Running Tianji yourself requires a PostgreSQL database, Node.js 18+, and optionally Docker for the recommended deployment path. The provided Docker Compose file bundles the application and a PostgreSQL instance for single-node setups. For higher traffic, an optional ClickHouse instance can be added for analytics queries. The Go reporter binary must be installed on each server you want to monitor. You are responsible for database backups, schema migrations (handled by Prisma), SSL termination, and keeping up with frequent releases—the project ships multiple versions per week. Kubernetes Helm charts are available for teams that need horizontal scaling and container orchestration.
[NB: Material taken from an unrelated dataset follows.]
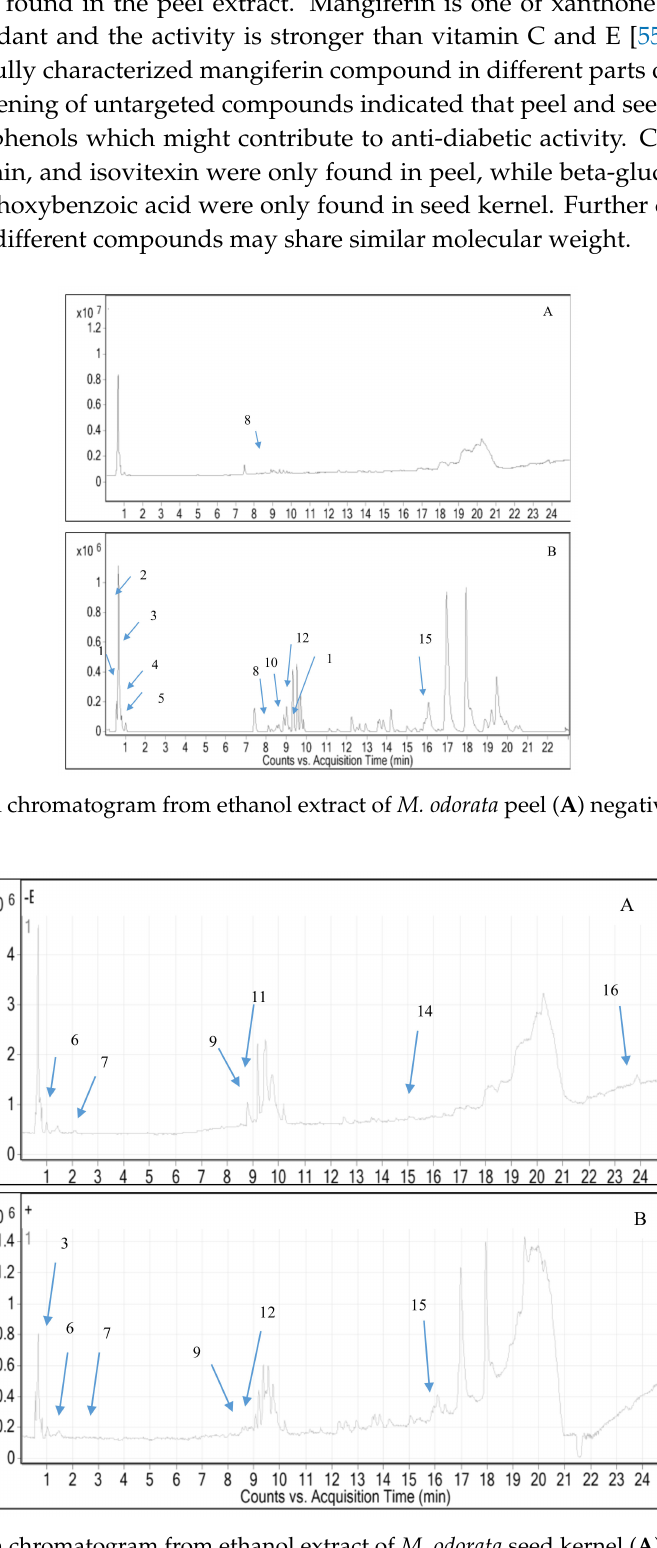
Figure 2. Total ion chromatogram from ethanol extract of M. odorata seed kernel ( A ) negative mode and ( B ) positive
There is no official managed cloud version of Tianji, so every team self-hosts. This means there are no vendor-managed SLAs, no automatic backups, no 24/7 support contracts, and no HA failover unless you build it. Feature releases move quickly—over 260 versions have shipped since the project launched in mid-2023—which is a sign of active development but also means staying current requires attention. Community support is available through GitHub Issues, and the project maintainer is active, but enterprise-grade support engagements are not offered.